--- START ---
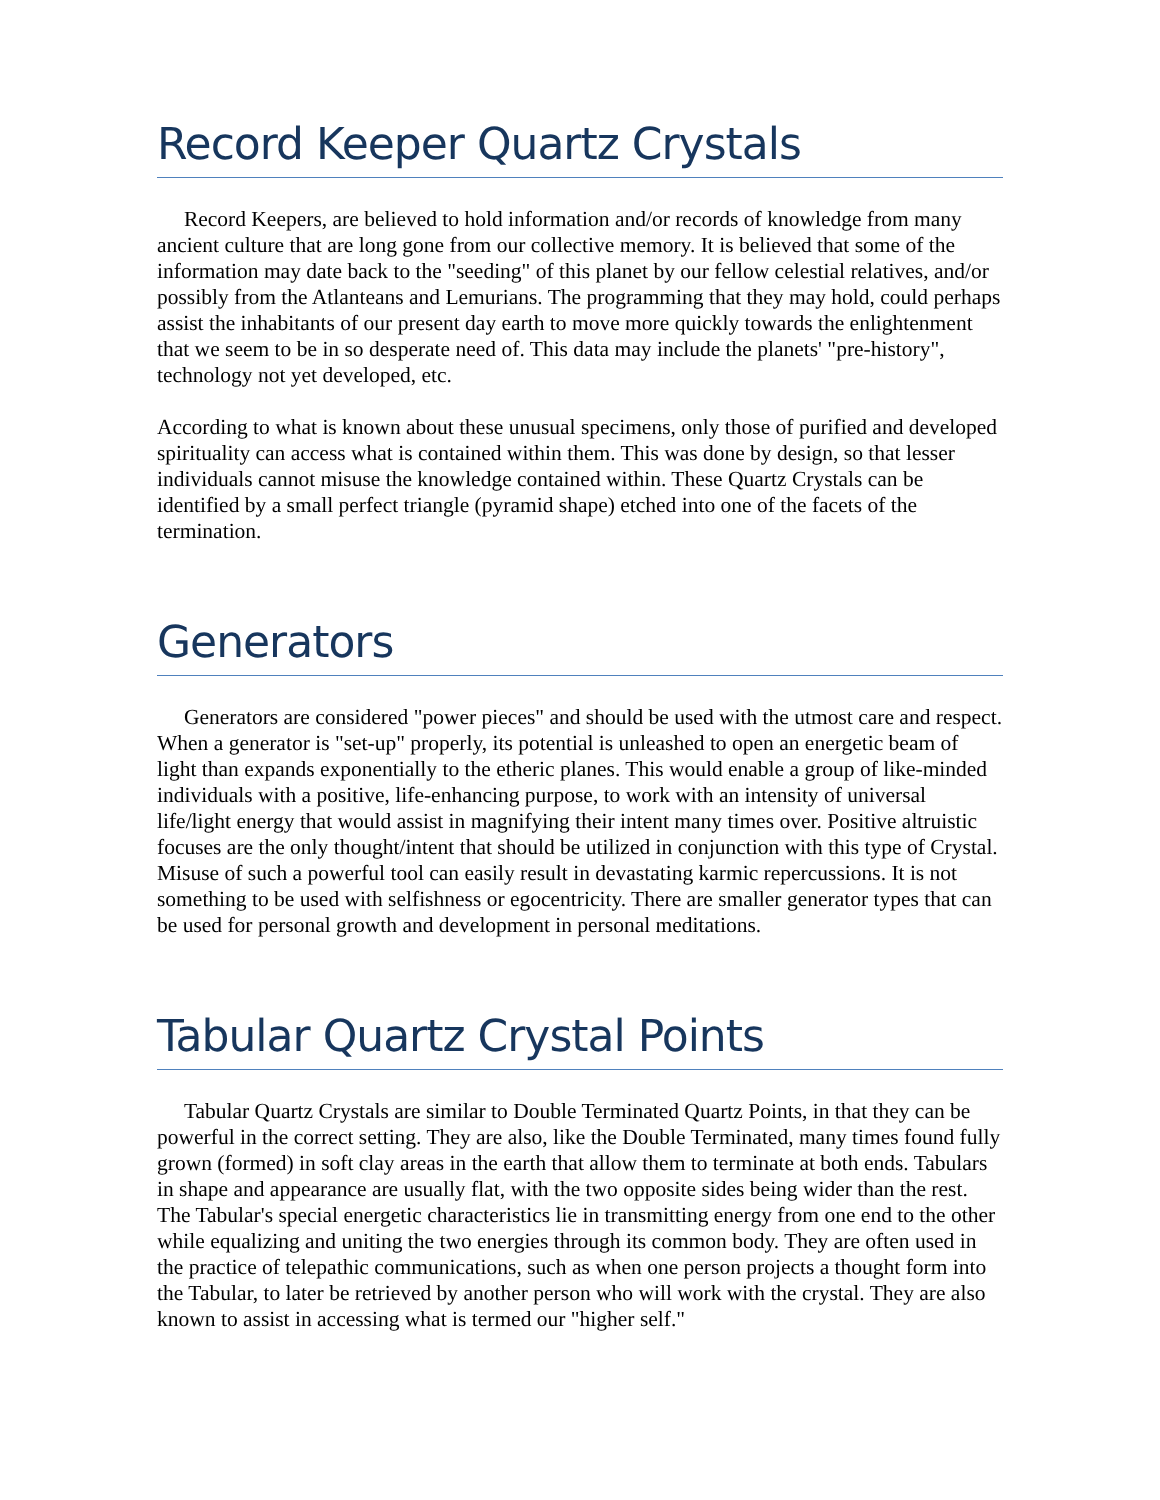Record Keeper Quartz Crystals
Record Keepers, are believed to hold information and/or records of knowledge from many ancient culture that are long gone from our collective memory. It is believed that some of the information may date back to the "seeding" of this planet by our fellow celestial relatives, and/or possibly from the Atlanteans and Lemurians. The programming that they may hold, could perhaps assist the inhabitants of our present day earth to move more quickly towards the enlightenment that we seem to be in so desperate need of. This data may include the planets' "pre-history", technology not yet developed, etc.
According to what is known about these unusual specimens, only those of purified and developed spirituality can access what is contained within them. This was done by design, so that lesser individuals cannot misuse the knowledge contained within. These Quartz Crystals can be identified by a small perfect triangle (pyramid shape) etched into one of the facets of the termination.
Generators
Generators are considered "power pieces" and should be used with the utmost care and respect. When a generator is "set-up" properly, its potential is unleashed to open an energetic beam of light than expands exponentially to the etheric planes. This would enable a group of like-minded individuals with a positive, life-enhancing purpose, to work with an intensity of universal life/light energy that would assist in magnifying their intent many times over. Positive altruistic focuses are the only thought/intent that should be utilized in conjunction with this type of Crystal. Misuse of such a powerful tool can easily result in devastating karmic repercussions. It is not something to be used with selfishness or egocentricity. There are smaller generator types that can be used for personal growth and development in personal meditations.
Tabular Quartz Crystal Points
Tabular Quartz Crystals are similar to Double Terminated Quartz Points, in that they can be powerful in the correct setting. They are also, like the Double Terminated, many times found fully grown (formed) in soft clay areas in the earth that allow them to terminate at both ends. Tabulars in shape and appearance are usually flat, with the two opposite sides being wider than the rest. The Tabular's special energetic characteristics lie in transmitting energy from one end to the other while equalizing and uniting the two energies through its common body. They are often used in the practice of telepathic communications, such as when one person projects a thought form into the Tabular, to later be retrieved by another person who will work with the crystal. They are also known to assist in accessing what is termed our "higher self."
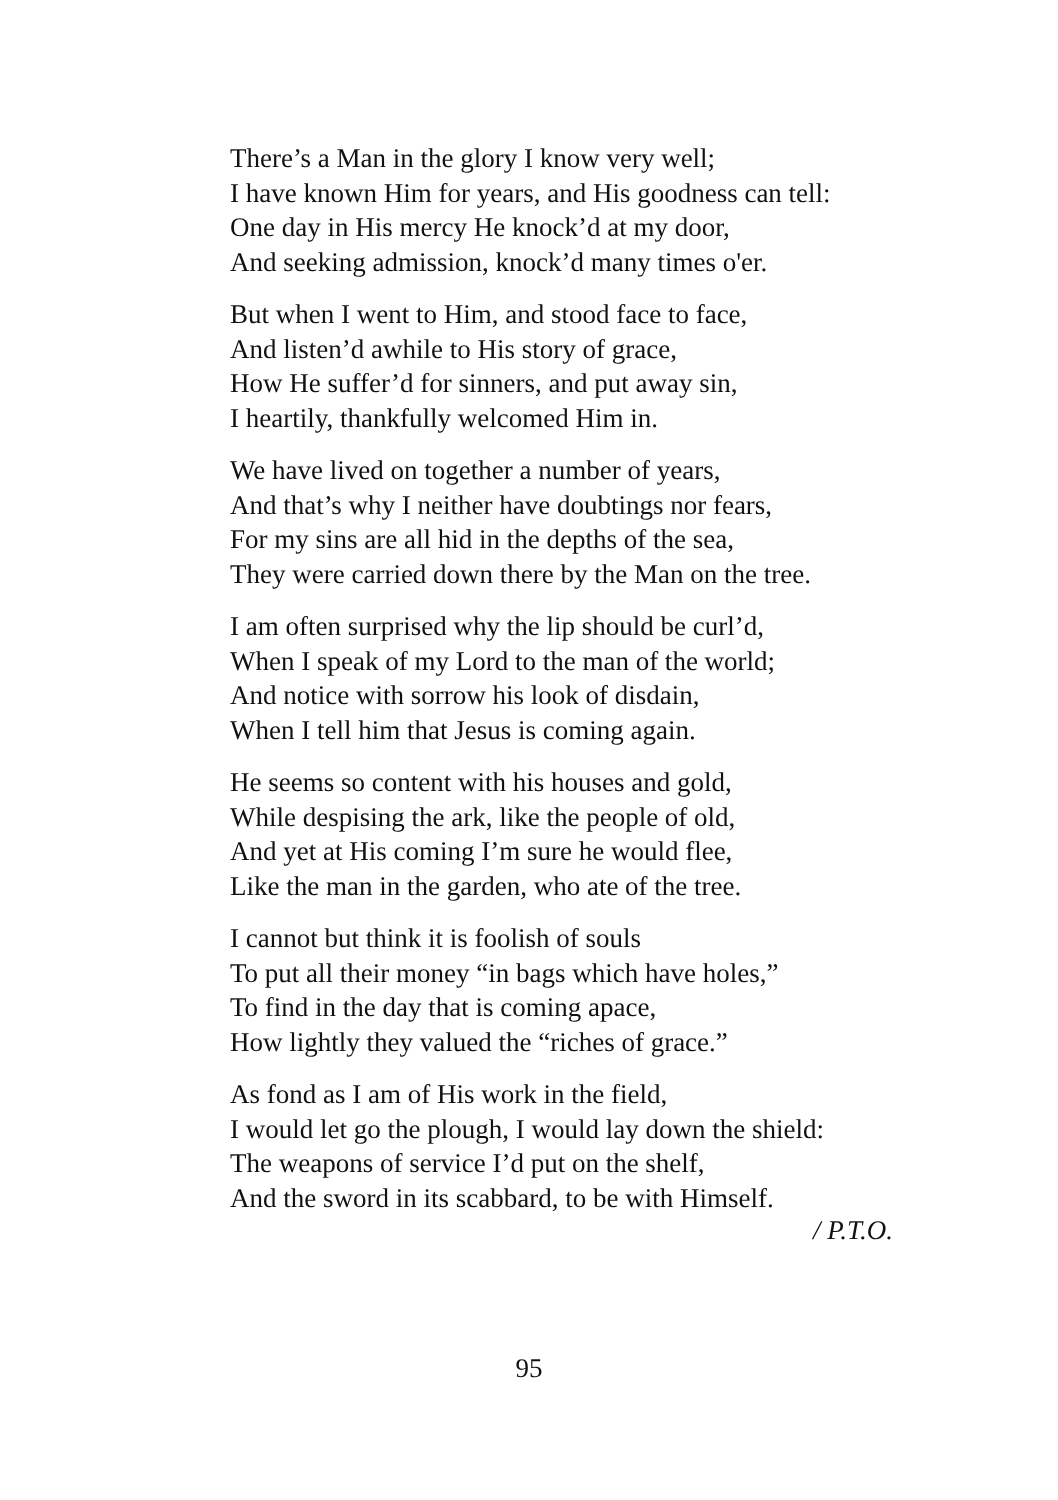There’s a Man in the glory I know very well;
I have known Him for years, and His goodness can tell:
One day in His mercy He knock’d at my door,
And seeking admission, knock’d many times o'er.
But when I went to Him, and stood face to face,
And listen’d awhile to His story of grace,
How He suffer’d for sinners, and put away sin,
I heartily, thankfully welcomed Him in.
We have lived on together a number of years,
And that’s why I neither have doubtings nor fears,
For my sins are all hid in the depths of the sea,
They were carried down there by the Man on the tree.
I am often surprised why the lip should be curl’d,
When I speak of my Lord to the man of the world;
And notice with sorrow his look of disdain,
When I tell him that Jesus is coming again.
He seems so content with his houses and gold,
While despising the ark, like the people of old,
And yet at His coming I’m sure he would flee,
Like the man in the garden, who ate of the tree.
I cannot but think it is foolish of souls
To put all their money “in bags which have holes,”
To find in the day that is coming apace,
How lightly they valued the “riches of grace.”
As fond as I am of His work in the field,
I would let go the plough, I would lay down the shield:
The weapons of service I’d put on the shelf,
And the sword in its scabbard, to be with Himself.
/ P.T.O.
95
--- END ---
» **What to do**
Print the complete listing exactly as it stands, without its pictures.

» **Task result**
Record Keeper Quartz Crystals
Record Keepers, are believed to hold information and/or records of knowledge from many ancient culture that are long gone from our collective memory. It is believed that some of the information may date back to the "seeding" of this planet by our fellow celestial relatives, and/or possibly from the Atlanteans and Lemurians. The programming that they may hold, could perhaps assist the inhabitants of our present day earth to move more quickly towards the enlightenment that we seem to be in so desperate need of. This data may include the planets' "pre-history", technology not yet developed, etc.
According to what is known about these unusual specimens, only those of purified and developed spirituality can access what is contained within them. This was done by design, so that lesser individuals cannot misuse the knowledge contained within. These Quartz Crystals can be identified by a small perfect triangle (pyramid shape) etched into one of the facets of the termination.
Generators
Generators are considered "power pieces" and should be used with the utmost care and respect. When a generator is "set-up" properly, its potential is unleashed to open an energetic beam of light than expands exponentially to the etheric planes. This would enable a group of like-minded individuals with a positive, life-enhancing purpose, to work with an intensity of universal life/light energy that would assist in magnifying their intent many times over. Positive altruistic focuses are the only thought/intent that should be utilized in conjunction with this type of Crystal. Misuse of such a powerful tool can easily result in devastating karmic repercussions. It is not something to be used with selfishness or egocentricity. There are smaller generator types that can be used for personal growth and development in personal meditations.
Tabular Quartz Crystal Points
Tabular Quartz Crystals are similar to Double Terminated Quartz Points, in that they can be powerful in the correct setting. They are also, like the Double Terminated, many times found fully grown (formed) in soft clay areas in the earth that allow them to terminate at both ends. Tabulars in shape and appearance are usually flat, with the two opposite sides being wider than the rest. The Tabular's special energetic characteristics lie in transmitting energy from one end to the other while equalizing and uniting the two energies through its common body. They are often used in the practice of telepathic communications, such as when one person projects a thought form into the Tabular, to later be retrieved by another person who will work with the crystal. They are also known to assist in accessing what is termed our "higher self."
There’s a Man in the glory I know very well;
I have known Him for years, and His goodness can tell:
One day in His mercy He knock’d at my door,
And seeking admission, knock’d many times o'er.
But when I went to Him, and stood face to face,
And listen’d awhile to His story of grace,
How He suffer’d for sinners, and put away sin,
I heartily, thankfully welcomed Him in.
We have lived on together a number of years,
And that’s why I neither have doubtings nor fears,
For my sins are all hid in the depths of the sea,
They were carried down there by the Man on the tree.
I am often surprised why the lip should be curl’d,
When I speak of my Lord to the man of the world;
And notice with sorrow his look of disdain,
When I tell him that Jesus is coming again.
He seems so content with his houses and gold,
While despising the ark, like the people of old,
And yet at His coming I’m sure he would flee,
Like the man in the garden, who ate of the tree.
I cannot but think it is foolish of souls
To put all their money “in bags which have holes,”
To find in the day that is coming apace,
How lightly they valued the “riches of grace.”
As fond as I am of His work in the field,
I would let go the plough, I would lay down the shield:
The weapons of service I’d put on the shelf,
And the sword in its scabbard, to be with Himself.
/ P.T.O.
95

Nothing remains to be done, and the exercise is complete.